# Partitive vs Accusative



## Распутин

In German, they say "Ich liebe *d*ich", whereas in Finnish they say "(Minä) rakastan sinu*a*".

In the finnish sentence it uses the partitive case for the pronoun "you", but in the German sentence it uses the accusative pronoun.

So uh, I know the partitive case implies partiality, but in such a sentence, you're being very direct in what you mean, wouldn't it make sense if one was to say "Rakastan sinut"?

So, what's with it?


----------



## 880320

Распутин said:


> In German, they say "Ich liebe *d*ich", whereas in Finnish they say "(Minä) rakastan sinu*a*".
> 
> In the finnish sentence it uses the partitive case for the pronoun "you", but in the German sentence it uses the accusative pronoun.
> 
> So uh, I know the partitive case implies partiality, but in such a sentence, you're being very direct in what you mean, wouldn't it make sense if one was to say "Rakastan sinut"?
> 
> So, what's with it?


The partitive case is very commonly used with Finnish verbs; although it can mean a partial kind of activity this isn't always the case.

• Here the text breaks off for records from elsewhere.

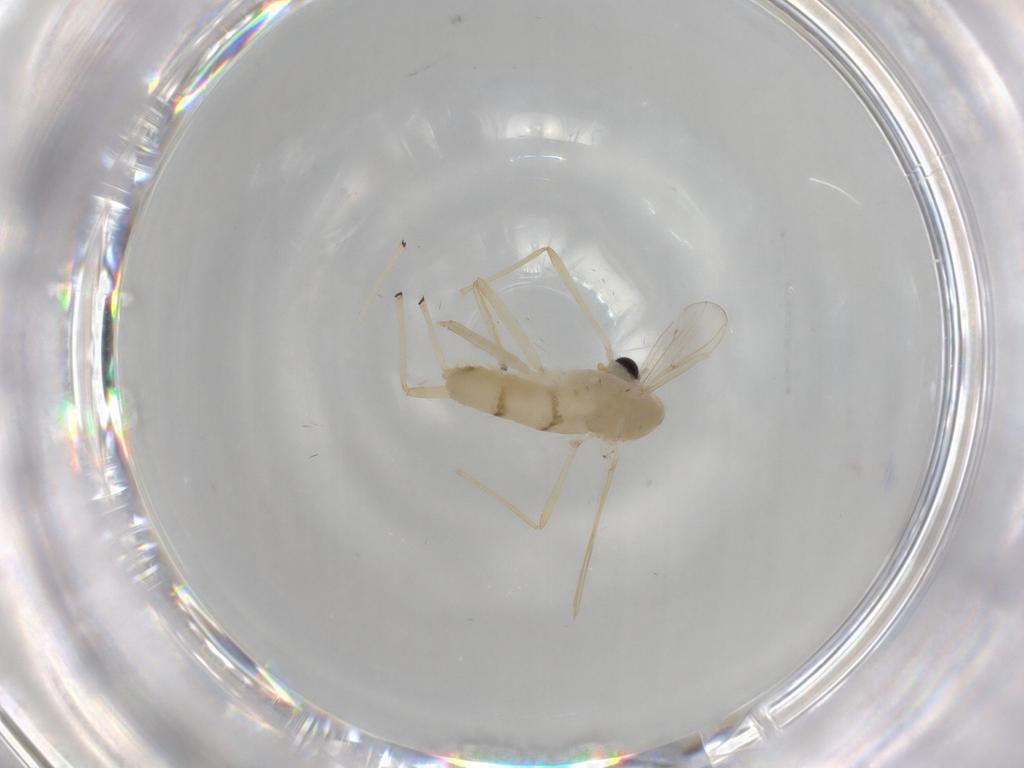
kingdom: Animalia
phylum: Arthropoda
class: Insecta
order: Diptera
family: Chironomidae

In many cases the accusative case of such languages as German or Russian corresponds to the partitive in Finnish.

I would say that the difference between the partitive and accusative cases in Finnish is somewhat similar to the difference between the two verb aspects in Russian; for instance:

1. "Пишу письмо." -- "Kirjoitan kirjettä."
("пишу" is imperfective -- "kirjettä" is partitive)
2. "Напишу письмо." -- "Kirjoitan kirjeen."
("напишу" is perfective -- "kirjeen" is accusative)


----------



## sakvaka

_Rakastaa_ and _vihata_ are thought to be continuous actions in Finnish. They only take total objects (accusative) when the action is seen complete, for example in this very hypothetical and prosaic example, "Rakastan sinut kuoliaaksi."

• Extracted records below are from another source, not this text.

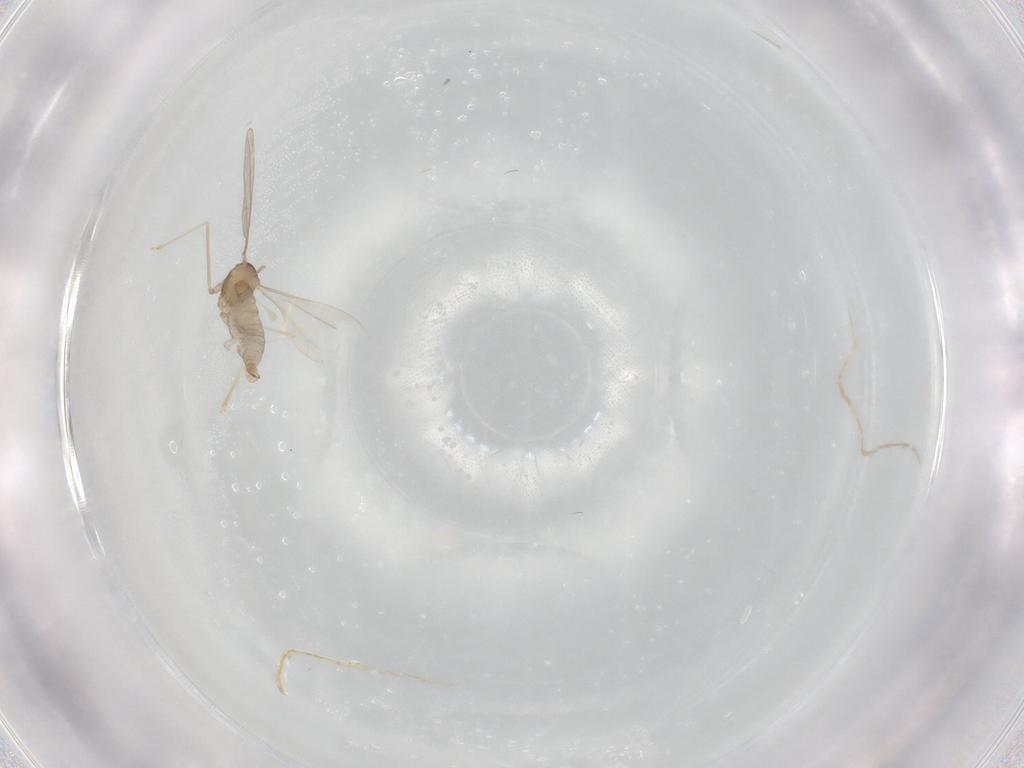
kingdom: Animalia
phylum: Arthropoda
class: Insecta
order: Diptera
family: Cecidomyiidae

But don't worry, almost all other feeling verbs take a separate case (eg. elative). _Pitää, nauttia, välittää jst_).


----------



## Hakro

As 883020 said, partitive and accusative case often give a more or less different meaning. For example:

Accusative: _Minä nain sinut_ (I'll marry you)
Partitive: _Minä nain sinua _(I'll f**k you)


----------



## locutus

sakvaka said:


> _....._when the action is seen complete, for example in this very hypothetical and prosaic example, "Rakastan sinut kuoliaaksi."...


 
...I see why that would be in the accusative.. referring to a completed action, albeit completed in the future.....but I have a question about the word, _"kuoliaaksi"_. It seems to be a "fixed-form" adverb. Right??? Though I did start by thinking it was a translative case noun. And it does seem to be acting like a "translative" noun, at least to me..... 

The meaning I get out of this...literally translated....is, "I am loving/ will love you into death." Though I guess the "grammatical distance" been an adverb and an indirect object can be rather "short".....

Any ideas about the etymology of the word...._"kuoliaaksi"_?


----------



## Ben Jamin

880320 said:


> 1. "Пишу письмо." -- "Kirjoitan kirjettä."
> "пишу" is imperfective = I write or I am writing (present tense)
> "Напишу письмо." = I will write (future tense)


 
Perfective verbs do not have present tense in Russian or in other Slavic languages.


----------